Apply inverse Laplace transform given in equation (3) to equation (22). Therefore,

$\begin{array}{c}y\left(t\right)={\mathcal{L}}^{-1}\left[Y\left(s\right)\right]\\ ={\mathcal{L}}^{-1}\left[\frac{\left(\frac{1}{40}\right)}{s}+\frac{\left(\frac{1}{20}\right)}{s+2}+\frac{\left(-\frac{3}{104}\right)}{s+4}+\frac{\left(-\frac{3}{65}\right)\left(s+1\right)}{{\left(s+1\right)}^2+2^2}+\frac{\left(-\frac{2}{65}\right)2}{{\left(s+1\right)}^2+2^2}\right]\\ =\left\{\begin{array}{l}{\mathcal{L}}^{-1}\left[\frac{\left(\frac{1}{40}\right)}{s}\right]+{\mathcal{L}}^{-1}\left[\frac{\left(\frac{1}{20}\right)}{s+2}\right]+{\mathcal{L}}^{-1}\left[\frac{\left(-\frac{3}{104}\right)}{s+4}\right]+{\mathcal{L}}^{-1}\left[\frac{\left(-\frac{3}{65}\right)\left(s+1\right)}{{\left(s+1\right)}^2+2^2}\right]\\ +{\mathcal{L}}^{-1}\left[\frac{\left(-\frac{2}{65}\right)2}{{\left(s+1\right)}^2+2^2}\right]\end{array}\right\}\end{array}$

$y\left(t\right)=\left\{\begin{array}{l}\frac{1}{40}{\mathcal{L}}^{-1}\left[\frac{1}{s}\right]+\frac{1}{20}{\mathcal{L}}^{-1}\left[\frac{1}{s+2}\right]-\frac{3}{104}{\mathcal{L}}^{-1}\left[\frac{1}{s+4}\right]-\frac{3}{65}{\mathcal{L}}^{-1}\left[\frac{\left(s+1\right)}{{\left(s+1\right)}^2+2^2}\right]\\ -\frac{2}{65}{\mathcal{L}}^{-1}\left[\frac{2}{{\left(s+1\right)}^2+2^2}\right]\end{array}\right\}$ (23)
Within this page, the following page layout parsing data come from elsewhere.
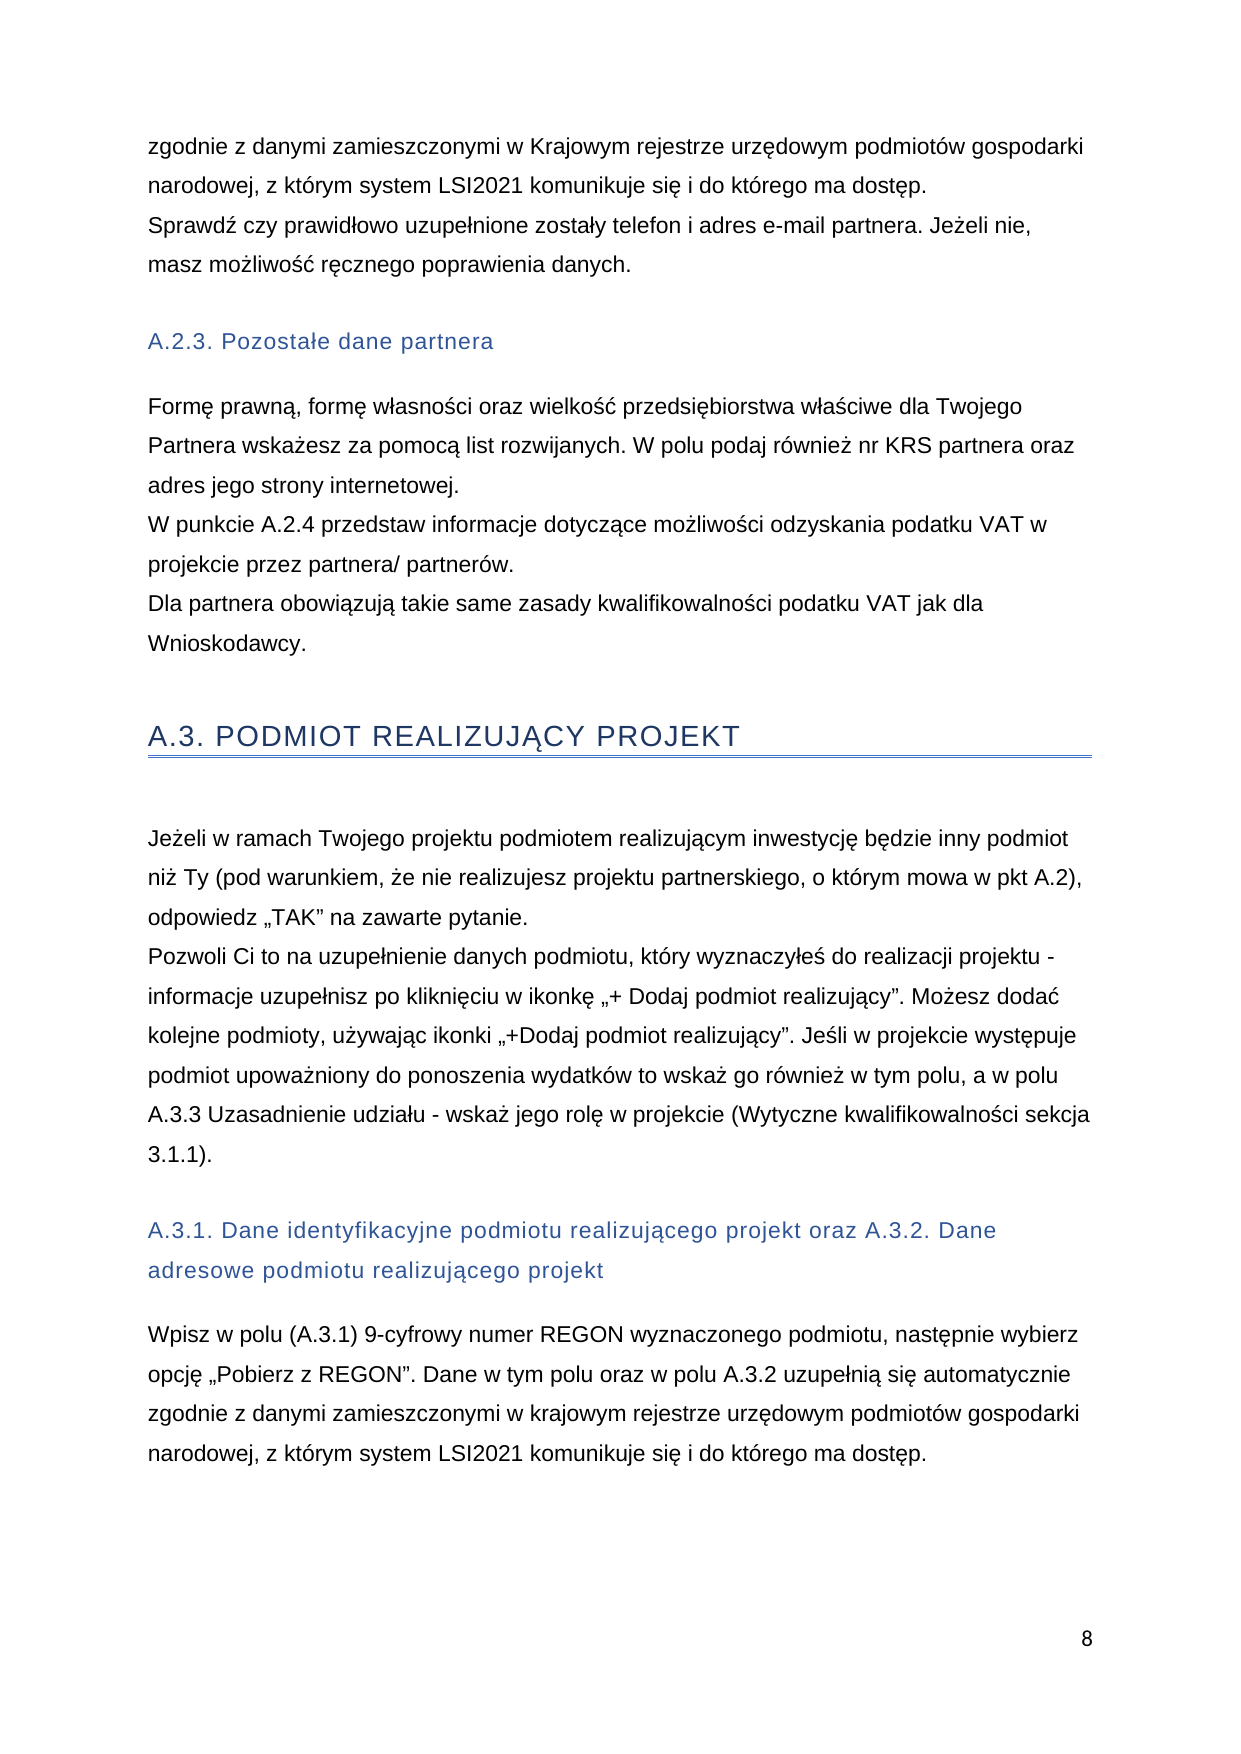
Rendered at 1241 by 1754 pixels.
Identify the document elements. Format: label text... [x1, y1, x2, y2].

text Wpisz w polu (A.3.1) 9-cyfrowy numer REGON wyznaczonego podmiotu, następnie wybierz opcję „Pobierz z REGON”. Dane w tym polu oraz w polu A.3.2 uzupełnią się automatycznie zgodnie z danymi zamieszczonymi w krajowym rejestrze urzędowym podmiotów gospodarki narodowej, z którym system LSI2021 komunikuje się i do którego ma dostęp. [148, 1321, 1092, 1466]
subtitle A.3.1. Dane identyfikacyjne podmiotu realizującego projekt oraz A.3.2. Dane adresowe podmiotu realizującego projekt [148, 1217, 1092, 1283]
subtitle A.2.3. Pozostałe dane partnera [148, 328, 1092, 355]
text Jeżeli w ramach Twojego projektu podmiotem realizującym inwestycję będzie inny podmiot niż Ty (pod warunkiem, że nie realizujesz projektu partnerskiego, o którym mowa w pkt A.2), odpowiedz „TAK” na zawarte pytanie. [148, 825, 1092, 930]
subtitle A.3. PODMIOT REALIZUJĄCY PROJEKT [148, 719, 1092, 755]
text Sprawdź czy prawidłowo uzupełnione zostały telefon i adres e-mail partnera. Jeżeli nie, masz możliwość ręcznego poprawienia danych. [148, 212, 1092, 278]
text W punkcie A.2.4 przedstaw informacje dotyczące możliwości odzyskania podatku VAT w projekcie przez partnera/ partnerów. [148, 511, 1092, 577]
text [148, 133, 1092, 199]
text Dla partnera obowiązują takie same zasady kwalifikowalności podatku VAT jak dla Wnioskodawcy. [148, 590, 1092, 656]
text Pozwoli Ci to na uzupełnienie danych podmiotu, który wyznaczyłeś do realizacji projektu - informacje uzupełnisz po kliknięciu w ikonkę „+ Dodaj podmiot realizujący”. Możesz dodać kolejne podmioty, używając ikonki „+Dodaj podmiot realizujący”. Jeśli w projekcie występuje podmiot upoważniony do ponoszenia wydatków to wskaż go również w tym polu, a w polu A.3.3 Uzasadnienie udziału - wskaż jego rolę w projekcie (Wytyczne kwalifikowalności sekcja 3.1.1). [148, 943, 1092, 1167]
text Formę prawną, formę własności oraz wielkość przedsiębiorstwa właściwe dla Twojego Partnera wskażesz za pomocą list rozwijanych. W polu podaj również nr KRS partnera oraz adres jego strony internetowej. [148, 393, 1092, 498]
Apply inverse Laplace transform function given in equation (8), (9), (10) and (11) to equation (23).

$\begin{array}{c}y\left(t\right)=\frac{1}{40}u\left(t\right)+\frac{1}{20}{e}^{-2t}u\left(t\right)-\frac{3}{104}{e}^{-4t}u\left(t\right)-\frac{3}{65}{e}^{-t}\cos \left(2t\right)u\left(t\right)-\frac{2}{65}{e}^{-t}\sin \left(2t\right)u\left(t\right)\\ =\left(\frac{1}{40}+\frac{1}{20}{e}^{-2t}-\frac{3}{104}{e}^{-4t}-\frac{3}{65}{e}^{-t}\cos \left(2t\right)-\frac{2}{65}{e}^{-t}\sin \left(2t\right)\right)u\left(t\right)\end{array}$

Conclusion:

Thus, the time-varying function $y\left(t\right)$ for the given differential equation is $\left(\frac{1}{40}+\frac{1}{20}{e}^{-2t}-\frac{3}{104}{e}^{-4t}-\frac{3}{65}{e}^{-t}\cos \left(2t\right)-\frac{2}{65}{e}^{-t}\sin \left(2t\right)\right)u\left(t\right)$.